Task description -> Read the lines of the data below and retrieve those with "Gaben".

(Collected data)
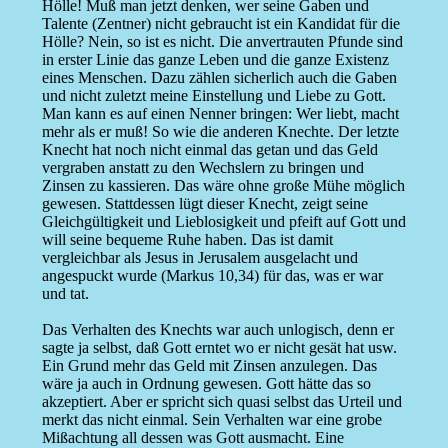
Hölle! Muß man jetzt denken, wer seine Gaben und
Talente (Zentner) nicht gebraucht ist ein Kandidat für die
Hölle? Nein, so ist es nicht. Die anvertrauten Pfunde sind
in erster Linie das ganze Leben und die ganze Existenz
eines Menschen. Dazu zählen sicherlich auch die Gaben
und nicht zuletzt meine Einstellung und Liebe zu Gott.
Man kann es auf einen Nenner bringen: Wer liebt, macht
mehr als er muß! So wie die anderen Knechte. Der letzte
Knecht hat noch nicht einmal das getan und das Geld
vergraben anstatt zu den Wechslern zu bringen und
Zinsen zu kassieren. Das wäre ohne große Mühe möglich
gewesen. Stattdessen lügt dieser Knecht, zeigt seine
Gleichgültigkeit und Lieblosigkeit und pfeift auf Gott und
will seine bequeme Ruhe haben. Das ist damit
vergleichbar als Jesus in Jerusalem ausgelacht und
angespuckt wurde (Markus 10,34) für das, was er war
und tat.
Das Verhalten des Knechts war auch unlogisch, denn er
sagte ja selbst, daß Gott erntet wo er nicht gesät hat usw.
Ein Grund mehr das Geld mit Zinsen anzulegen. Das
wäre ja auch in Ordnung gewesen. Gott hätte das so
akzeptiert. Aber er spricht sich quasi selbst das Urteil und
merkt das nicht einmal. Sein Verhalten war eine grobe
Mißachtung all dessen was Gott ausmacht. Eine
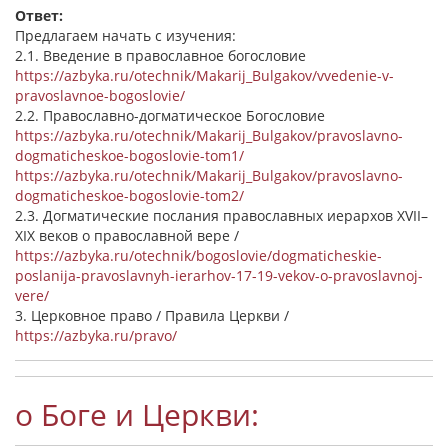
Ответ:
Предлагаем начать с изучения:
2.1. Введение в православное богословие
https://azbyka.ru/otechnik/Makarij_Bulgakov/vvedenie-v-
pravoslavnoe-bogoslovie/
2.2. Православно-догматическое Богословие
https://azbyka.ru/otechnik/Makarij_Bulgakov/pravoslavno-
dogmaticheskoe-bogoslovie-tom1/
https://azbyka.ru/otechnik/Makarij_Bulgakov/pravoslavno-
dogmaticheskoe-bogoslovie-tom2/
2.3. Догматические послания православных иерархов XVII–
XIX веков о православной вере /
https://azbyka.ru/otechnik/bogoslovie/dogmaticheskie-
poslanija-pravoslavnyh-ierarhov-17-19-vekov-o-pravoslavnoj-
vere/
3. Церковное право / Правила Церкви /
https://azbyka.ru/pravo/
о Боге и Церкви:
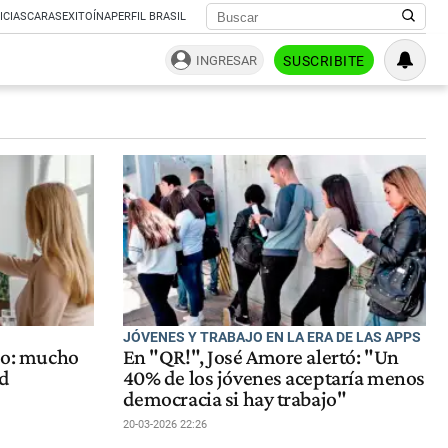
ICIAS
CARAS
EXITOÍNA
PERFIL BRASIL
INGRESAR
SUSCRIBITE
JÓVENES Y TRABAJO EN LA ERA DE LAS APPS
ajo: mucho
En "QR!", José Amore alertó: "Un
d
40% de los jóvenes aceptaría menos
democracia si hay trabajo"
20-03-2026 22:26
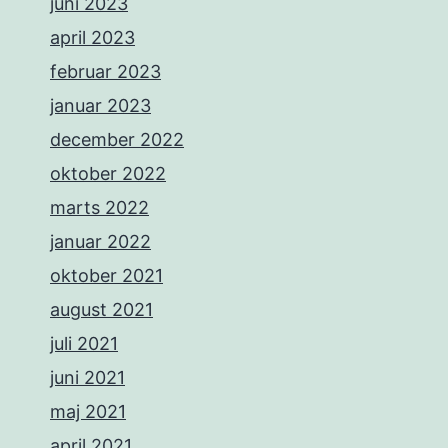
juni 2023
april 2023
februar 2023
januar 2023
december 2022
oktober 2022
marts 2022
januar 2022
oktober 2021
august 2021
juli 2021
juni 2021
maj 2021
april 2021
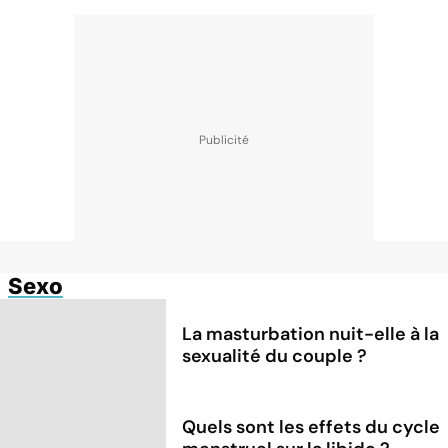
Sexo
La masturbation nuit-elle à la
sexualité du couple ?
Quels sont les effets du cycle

Task output ->
Hölle! Muß man jetzt denken, wer seine Gaben und
eines Menschen. Dazu zählen sicherlich auch die Gaben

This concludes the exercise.